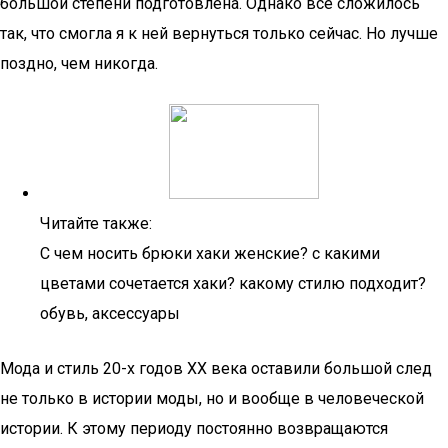
большой степени подготовлена. Однако все сложилось
так, что смогла я к ней вернуться только сейчас. Но лучше
поздно, чем никогда.
Читайте также:
С чем носить брюки хаки женские? с какими
цветами сочетается хаки? какому стилю подходит?
обувь, аксессуары
Мода и стиль 20-х годов ХХ века оставили большой след
не только в истории моды, но и вообще в человеческой
истории. К этому периоду постоянно возвращаются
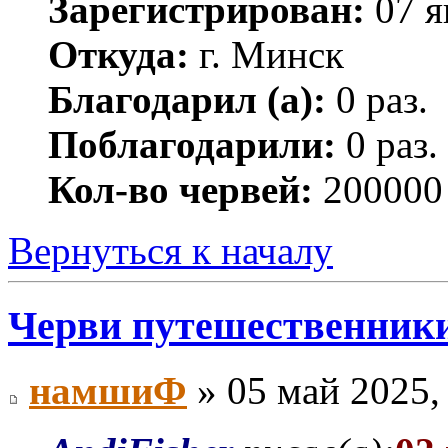
Зарегистрирован:
07 я
Откуда:
г. Минск
Благодарил (а):
0 раз.
Поблагодарили:
0 раз.
Кол-во червей:
200000
Вернуться к началу
Черви путешественник
намшиФ
» 05 май 2025,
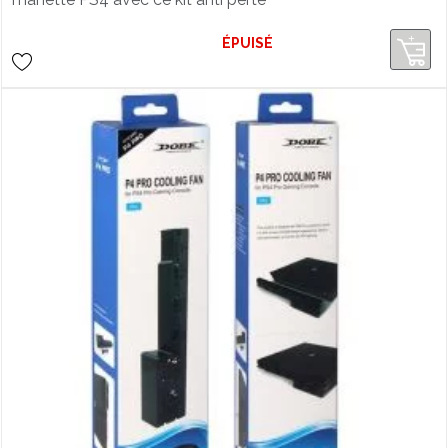
pour manette.
ÉPUISÉ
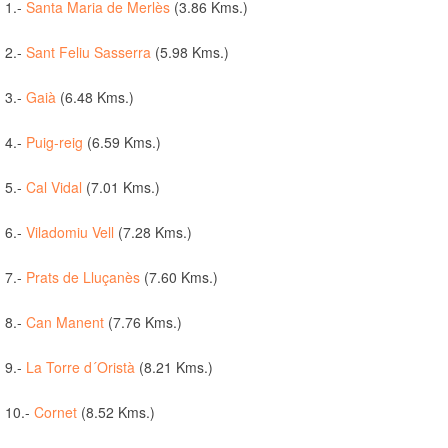
1.-
Santa Maria de Merlès
(3.86 Kms.)
2.-
Sant Feliu Sasserra
(5.98 Kms.)
3.-
Gaià
(6.48 Kms.)
4.-
Puig-reig
(6.59 Kms.)
5.-
Cal Vidal
(7.01 Kms.)
6.-
Viladomiu Vell
(7.28 Kms.)
7.-
Prats de Lluçanès
(7.60 Kms.)
8.-
Can Manent
(7.76 Kms.)
9.-
La Torre d´Oristà
(8.21 Kms.)
10.-
Cornet
(8.52 Kms.)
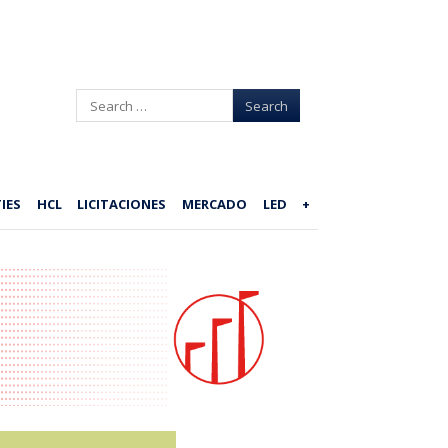
Search
IES
HCL
LICITACIONES
MERCADO
LED
+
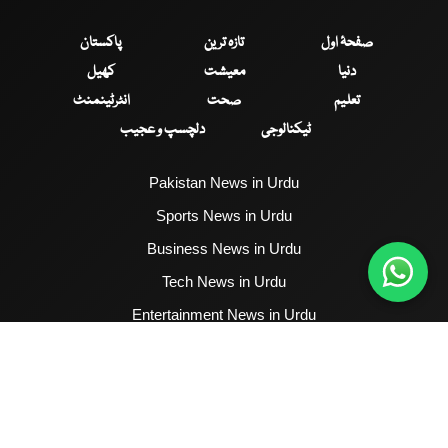
صفحۂ اول
تازہ ترین
پاکستان
دنیا
معیشت
کھیل
تعلیم
صحت
انٹرٹینمنٹ
ٹیکنالوجی
دلچسپ و عجیب
Pakistan News in Urdu
Sports News in Urdu
Business News in Urdu
Tech News in Urdu
Entertainment News in Urdu
Health News in Urdu
Hum News English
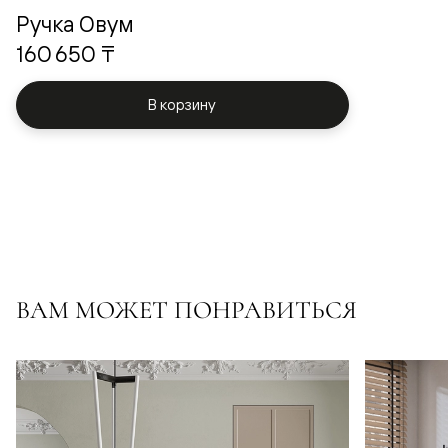
Ручка Овум
160 650 ₸
В корзину
ВАМ МОЖЕТ ПОНРАВИТЬСЯ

## Problem details
Write out nothing but the lines from the one with "Черви путешественник" through the last line of the entries, exactly as they stand; pictures are not part of the copy.

## Solved exercise
Черви путешественник
намшиФ
» 05 май 2025,
pour manette.
ÉPUISÉ
1.-
Santa Maria de Merlès
(3.86 Kms.)
2.-
Sant Feliu Sasserra
(5.98 Kms.)
3.-
Gaià
(6.48 Kms.)
4.-
Puig-reig
(6.59 Kms.)
5.-
Cal Vidal
(7.01 Kms.)
6.-
Viladomiu Vell
(7.28 Kms.)
7.-
Prats de Lluçanès
(7.60 Kms.)
8.-
Can Manent
(7.76 Kms.)
9.-
La Torre d´Oristà
(8.21 Kms.)
10.-
Cornet
(8.52 Kms.)
Search
IES
HCL
LICITACIONES
MERCADO
LED
+
صفحۂ اول
تازہ ترین
پاکستان
دنیا
معیشت
کھیل
تعلیم
صحت
انٹرٹینمنٹ
ٹیکنالوجی
دلچسپ و عجیب
Pakistan News in Urdu
Sports News in Urdu
Business News in Urdu
Tech News in Urdu
Entertainment News in Urdu
Health News in Urdu
Hum News English
Ручка Овум
160 650 ₸
В корзину
ВАМ МОЖЕТ ПОНРАВИТЬСЯ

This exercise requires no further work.